Поговорили о том, что скоро приедут чердынцы за брусяным камнем, затем Екатерина Ивановна спросила:

– А грустный-то чего, Алексей?

Стесняев скуксился лицом, завздыхал горестно:

– Годы молодые уходят, а сердце приклонить не к кому. Добро бы урод был какой али пьющий, того не приметно, а вот же...

Решил тут воодушевленно: «Была не была, а шарахну!»

– Катерина Ивановна, – упал на колени, – свету-то, почитай, что в вашем окошке только и вижу.

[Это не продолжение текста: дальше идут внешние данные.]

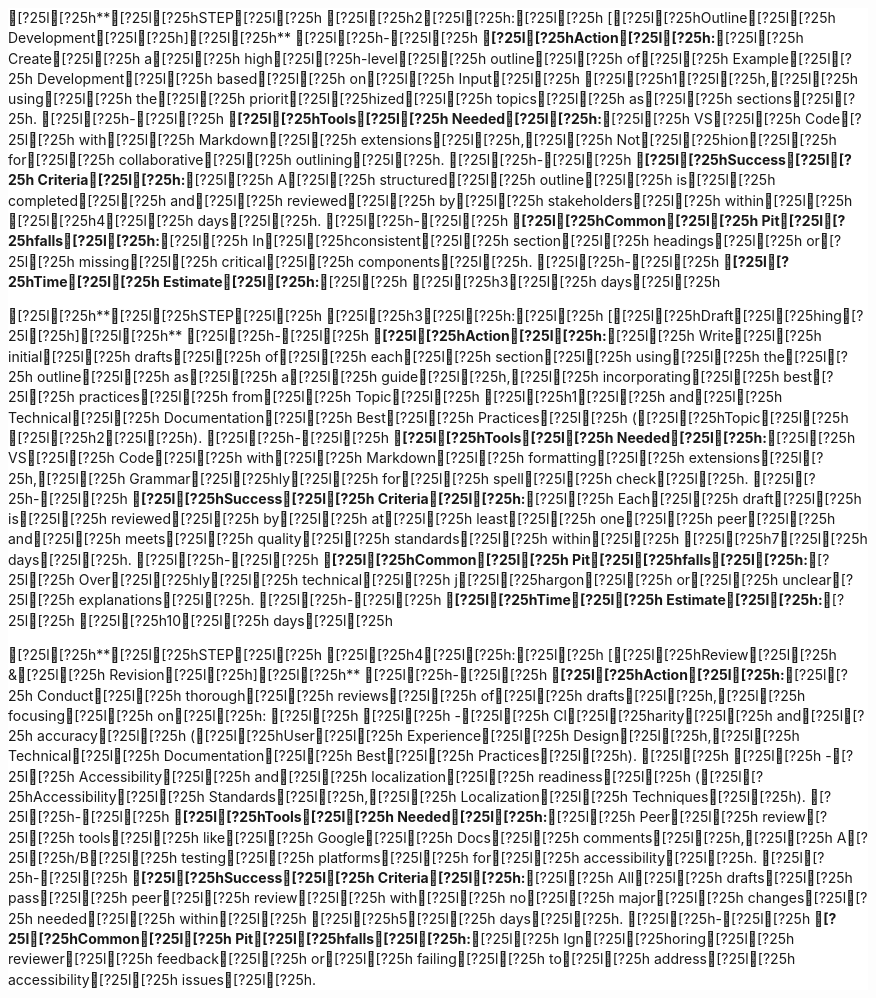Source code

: [?25l[?25h**[?25l[?25hSTEP[?25l[?25h [?25l[?25h2[?25l[?25h:[?25l[?25h [[?25l[?25hOutline[?25l[?25h Development[?25l[?25h][?25l[?25h**
[?25l[?25h-[?25l[?25h **[?25l[?25hAction[?25l[?25h:**[?25l[?25h Create[?25l[?25h a[?25l[?25h high[?25l[?25h-level[?25l[?25h outline[?25l[?25h of[?25l[?25h Example[?25l[?25h Development[?25l[?25h based[?25l[?25h on[?25l[?25h Input[?25l[?25h [?25l[?25h1[?25l[?25h,[?25l[?25h using[?25l[?25h the[?25l[?25h priorit[?25l[?25hized[?25l[?25h topics[?25l[?25h as[?25l[?25h sections[?25l[?25h.
[?25l[?25h-[?25l[?25h **[?25l[?25hTools[?25l[?25h Needed[?25l[?25h:**[?25l[?25h VS[?25l[?25h Code[?25l[?25h with[?25l[?25h Markdown[?25l[?25h extensions[?25l[?25h,[?25l[?25h Not[?25l[?25hion[?25l[?25h for[?25l[?25h collaborative[?25l[?25h outlining[?25l[?25h.
[?25l[?25h-[?25l[?25h **[?25l[?25hSuccess[?25l[?25h Criteria[?25l[?25h:**[?25l[?25h A[?25l[?25h structured[?25l[?25h outline[?25l[?25h is[?25l[?25h completed[?25l[?25h and[?25l[?25h reviewed[?25l[?25h by[?25l[?25h stakeholders[?25l[?25h within[?25l[?25h [?25l[?25h4[?25l[?25h days[?25l[?25h.
[?25l[?25h-[?25l[?25h **[?25l[?25hCommon[?25l[?25h Pit[?25l[?25hfalls[?25l[?25h:**[?25l[?25h In[?25l[?25hconsistent[?25l[?25h section[?25l[?25h headings[?25l[?25h or[?25l[?25h missing[?25l[?25h critical[?25l[?25h components[?25l[?25h.
[?25l[?25h-[?25l[?25h **[?25l[?25hTime[?25l[?25h Estimate[?25l[?25h:**[?25l[?25h [?25l[?25h3[?25l[?25h days[?25l[?25h

[?25l[?25h**[?25l[?25hSTEP[?25l[?25h [?25l[?25h3[?25l[?25h:[?25l[?25h [[?25l[?25hDraft[?25l[?25hing[?25l[?25h][?25l[?25h**
[?25l[?25h-[?25l[?25h **[?25l[?25hAction[?25l[?25h:**[?25l[?25h Write[?25l[?25h initial[?25l[?25h drafts[?25l[?25h of[?25l[?25h each[?25l[?25h section[?25l[?25h using[?25l[?25h the[?25l[?25h outline[?25l[?25h as[?25l[?25h a[?25l[?25h guide[?25l[?25h,[?25l[?25h incorporating[?25l[?25h best[?25l[?25h practices[?25l[?25h from[?25l[?25h Topic[?25l[?25h [?25l[?25h1[?25l[?25h and[?25l[?25h Technical[?25l[?25h Documentation[?25l[?25h Best[?25l[?25h Practices[?25l[?25h ([?25l[?25hTopic[?25l[?25h [?25l[?25h2[?25l[?25h).
[?25l[?25h-[?25l[?25h **[?25l[?25hTools[?25l[?25h Needed[?25l[?25h:**[?25l[?25h VS[?25l[?25h Code[?25l[?25h with[?25l[?25h Markdown[?25l[?25h formatting[?25l[?25h extensions[?25l[?25h,[?25l[?25h Grammar[?25l[?25hly[?25l[?25h for[?25l[?25h spell[?25l[?25h check[?25l[?25h.
[?25l[?25h-[?25l[?25h **[?25l[?25hSuccess[?25l[?25h Criteria[?25l[?25h:**[?25l[?25h Each[?25l[?25h draft[?25l[?25h is[?25l[?25h reviewed[?25l[?25h by[?25l[?25h at[?25l[?25h least[?25l[?25h one[?25l[?25h peer[?25l[?25h and[?25l[?25h meets[?25l[?25h quality[?25l[?25h standards[?25l[?25h within[?25l[?25h [?25l[?25h7[?25l[?25h days[?25l[?25h.
[?25l[?25h-[?25l[?25h **[?25l[?25hCommon[?25l[?25h Pit[?25l[?25hfalls[?25l[?25h:**[?25l[?25h Over[?25l[?25hly[?25l[?25h technical[?25l[?25h j[?25l[?25hargon[?25l[?25h or[?25l[?25h unclear[?25l[?25h explanations[?25l[?25h.
[?25l[?25h-[?25l[?25h **[?25l[?25hTime[?25l[?25h Estimate[?25l[?25h:**[?25l[?25h [?25l[?25h10[?25l[?25h days[?25l[?25h

[?25l[?25h**[?25l[?25hSTEP[?25l[?25h [?25l[?25h4[?25l[?25h:[?25l[?25h [[?25l[?25hReview[?25l[?25h &[?25l[?25h Revision[?25l[?25h][?25l[?25h**
[?25l[?25h-[?25l[?25h **[?25l[?25hAction[?25l[?25h:**[?25l[?25h Conduct[?25l[?25h thorough[?25l[?25h reviews[?25l[?25h of[?25l[?25h drafts[?25l[?25h,[?25l[?25h focusing[?25l[?25h on[?25l[?25h:
[?25l[?25h [?25l[?25h -[?25l[?25h Cl[?25l[?25harity[?25l[?25h and[?25l[?25h accuracy[?25l[?25h ([?25l[?25hUser[?25l[?25h Experience[?25l[?25h Design[?25l[?25h,[?25l[?25h Technical[?25l[?25h Documentation[?25l[?25h Best[?25l[?25h Practices[?25l[?25h).
[?25l[?25h [?25l[?25h -[?25l[?25h Accessibility[?25l[?25h and[?25l[?25h localization[?25l[?25h readiness[?25l[?25h ([?25l[?25hAccessibility[?25l[?25h Standards[?25l[?25h,[?25l[?25h Localization[?25l[?25h Techniques[?25l[?25h).
[?25l[?25h-[?25l[?25h **[?25l[?25hTools[?25l[?25h Needed[?25l[?25h:**[?25l[?25h Peer[?25l[?25h review[?25l[?25h tools[?25l[?25h like[?25l[?25h Google[?25l[?25h Docs[?25l[?25h comments[?25l[?25h,[?25l[?25h A[?25l[?25h/B[?25l[?25h testing[?25l[?25h platforms[?25l[?25h for[?25l[?25h accessibility[?25l[?25h.
[?25l[?25h-[?25l[?25h **[?25l[?25hSuccess[?25l[?25h Criteria[?25l[?25h:**[?25l[?25h All[?25l[?25h drafts[?25l[?25h pass[?25l[?25h peer[?25l[?25h review[?25l[?25h with[?25l[?25h no[?25l[?25h major[?25l[?25h changes[?25l[?25h needed[?25l[?25h within[?25l[?25h [?25l[?25h5[?25l[?25h days[?25l[?25h.
[?25l[?25h-[?25l[?25h **[?25l[?25hCommon[?25l[?25h Pit[?25l[?25hfalls[?25l[?25h:**[?25l[?25h Ign[?25l[?25horing[?25l[?25h reviewer[?25l[?25h feedback[?25l[?25h or[?25l[?25h failing[?25l[?25h to[?25l[?25h address[?25l[?25h accessibility[?25l[?25h issues[?25l[?25h.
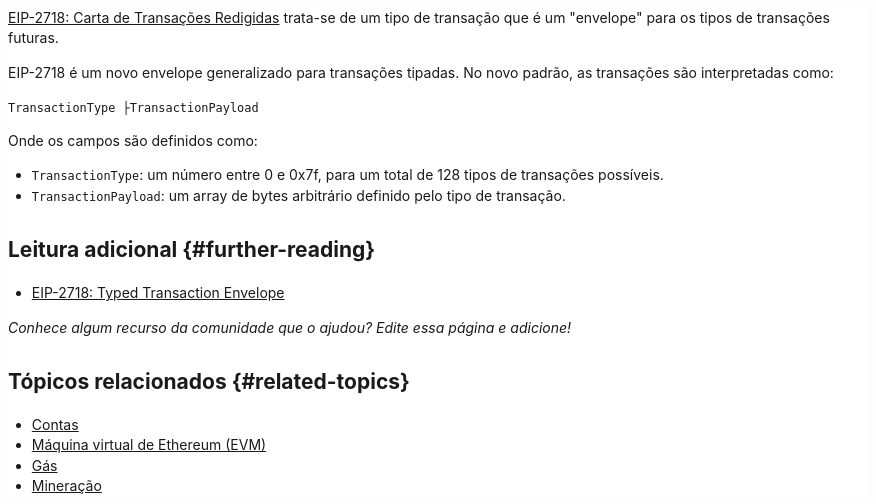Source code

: [EIP-2718: Carta de Transações Redigidas](https://eips.ethereum.org/EIPS/eip-2718) trata-se de um tipo de transação que é um "envelope" para os tipos de transações futuras.

EIP-2718 é um novo envelope generalizado para transações tipadas. No novo padrão, as transações são interpretadas como:

`TransactionType ├TransactionPayload`

Onde os campos são definidos como:

- `TransactionType`: um número entre 0 e 0x7f, para um total de 128 tipos de transações possíveis.
- `TransactionPayload`: um array de bytes arbitrário definido pelo tipo de transação.

## Leitura adicional {#further-reading}

- [EIP-2718: Typed Transaction Envelope](https://eips.ethereum.org/EIPS/eip-2718)

_Conhece algum recurso da comunidade que o ajudou? Edite essa página e adicione!_

## Tópicos relacionados {#related-topics}

- [Contas](/developers/docs/accounts/)
- [Máquina virtual de Ethereum (EVM)](/developers/docs/evm/)
- [Gás](/developers/docs/gas/)
- [Mineração](/developers/docs/consensus-mechanisms/pow/mining/)
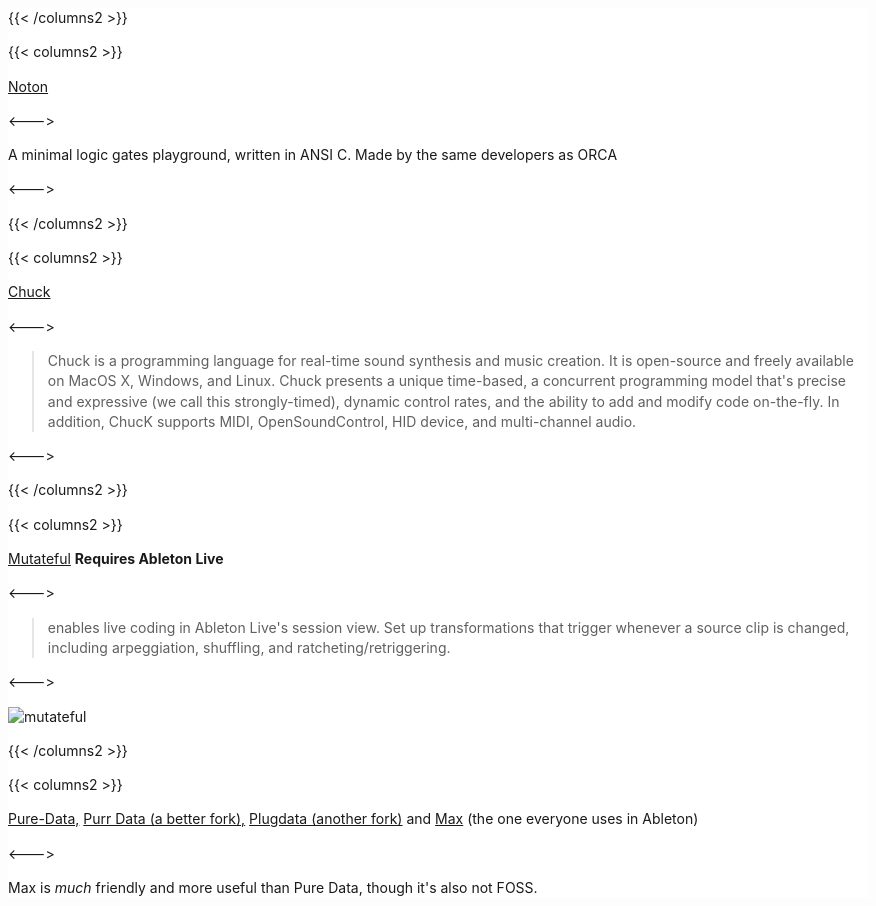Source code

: {{< /columns2 >}}

{{< columns2 >}}

[Noton](https://git.sr.ht/~rabbits/noton)

<--->

A minimal logic gates playground, written in ANSI C. Made by the same developers as ORCΑ

<--->

<iframe width="100%" src="https://www.youtube.com/embed/R653xGU333g" title="YouTube video player" frameborder="0" allow="accelerometer; autoplay; clipboard-write; encrypted-media; gyroscope; picture-in-picture" allowfullscreen></iframe>

{{< /columns2 >}}

{{< columns2 >}}

[Chuck](https://github.com/ccrma/chuck)

<--->

> Chuck is a programming language for real-time sound synthesis and music creation. It is open-source and freely available on MacOS X, Windows, and Linux. Chuck presents a unique time-based, a concurrent programming model that's precise and expressive (we call this strongly-timed), dynamic control rates, and the ability to add and modify code on-the-fly. In addition, ChucK supports MIDI, OpenSoundControl, HID device, and multi-channel audio.

<--->

<iframe width="100%" src="https://www.youtube.com/embed/xRaD_1UK0bQ" title="YouTube video player" frameborder="0" allow="accelerometer; autoplay; clipboard-write; encrypted-media; gyroscope; picture-in-picture" allowfullscreen></iframe>

{{< /columns2 >}}

{{< columns2 >}}

[Mutateful](https://github.com/carrierdown/mutate4l) **Requires Ableton Live**

<--->

> enables live coding in Ableton Live's session view. Set up transformations that trigger whenever a source clip is changed, including arpeggiation, shuffling, and ratcheting/retriggering.

<--->

![mutateful](https://github.com/carrierdown/mutateful/raw/master/assets/mu4l-walkthrough.gif)

{{< /columns2 >}}

{{< columns2 >}}

[Pure-Data,](https://puredata.info) [Purr Data (a better fork),](https://agraef.github.io/purr-data/) [Plugdata (another fork)](https://plugdata.org/index.html) and [Max](https://cycling74.com/products/max) (the one everyone uses in Ableton)

<--->

Max is *much* friendly and more useful than Pure Data, though it's also not FOSS.
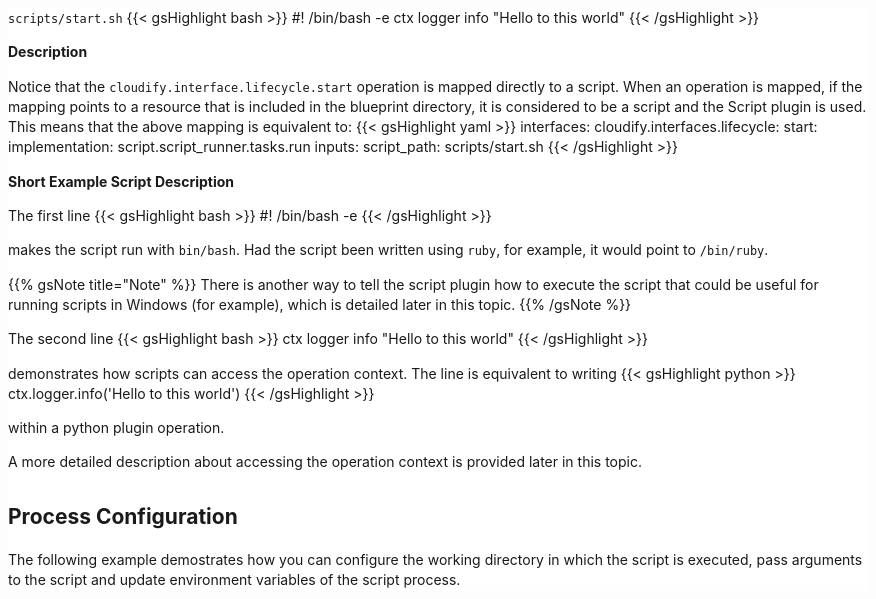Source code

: `scripts/start.sh`
{{< gsHighlight  bash  >}}
#! /bin/bash -e
ctx logger info "Hello to this world"
{{< /gsHighlight >}}

**Description**


Notice that the `cloudify.interface.lifecycle.start` operation is mapped directly to a script. When an operation is mapped, if the mapping points to a resource that is included in the blueprint directory, it is considered to be a script and the Script plugin is used. This means that the above mapping is equivalent to:
{{< gsHighlight  yaml  >}}
interfaces:
  cloudify.interfaces.lifecycle:
    start:
      implementation: script.script_runner.tasks.run
      inputs:
        script_path: scripts/start.sh
{{< /gsHighlight >}}


**Short Example Script Description**


The first line
{{< gsHighlight  bash  >}}
#! /bin/bash -e
{{< /gsHighlight >}}

makes the script run with `bin/bash`. Had the script been written using `ruby`, for example, it would point to `/bin/ruby`.

{{% gsNote title="Note" %}}
There is another way to tell the script plugin how to execute the script that could be useful for running scripts in Windows (for example), which is detailed later in this topic.
{{% /gsNote %}}

The second line
{{< gsHighlight  bash  >}}
ctx logger info "Hello to this world"
{{< /gsHighlight >}}

demonstrates how scripts can access the operation context. The line is equivalent to writing
{{< gsHighlight  python  >}}
ctx.logger.info('Hello to this world')
{{< /gsHighlight >}}

within a python plugin operation.

A more detailed description about accessing the operation context is provided later in this topic.

## Process Configuration

The following example demostrates how you can configure the working directory in which the script is executed, pass arguments to the script and update environment variables of the script process.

Прилетели вы, как птичка божия, на погибель мою. Всю жизнь себя в целомудрии соблюдал, для полного счастья готовил. Мы не какие-нибудь пустозвоны...

Эльяшева опустила чашку на стол, ударила в пол туфлей:

– А ну – хватит! Или сдурел ты окончательно?

Стесняев отпрянул к двери, в душе посрамил себя:

«Дурень я! Тут надо записки томные писать поначалу, в омморок кидаться при всех, а я... Эх, трескоед!»

Ответил:

– Сердечную рану слезами омою... А вы уж не гневайтесь!

Рассмеялась тут хозяйка, сменила гнев на милость:

– Вот орешки кедровые... Хочешь?

– Извольте. Только у нас их «гнидами» прозывают. Девки печорские до них особо охочи бывают. Щелкают не хуже белок лесных – аж в глазах рябит.

– Ты сам-то, Алексей, разве не здешний?

– Произведен родителями в Усть-Ижме был. Грузинский князь Евсей Осипыч Паливандов[5] мне крестным отцом приходится. А мы, ижемские, ребята проворные. Ежели нам конкурент попался, мы его живьем глотаем. Только пуговки от пальто отрыгнем.

– Вот и собирайся в Пустозерск ехать, – наказала хозяйка. – Мною для вывоза печорской лиственницы в Петербург зафрахтовано судно. Скажи шкиперу Рассмусену, чтобы в Ревеле половину груза на пристанях господина Русанова оставил, остальное пускай на военную верфь доставит...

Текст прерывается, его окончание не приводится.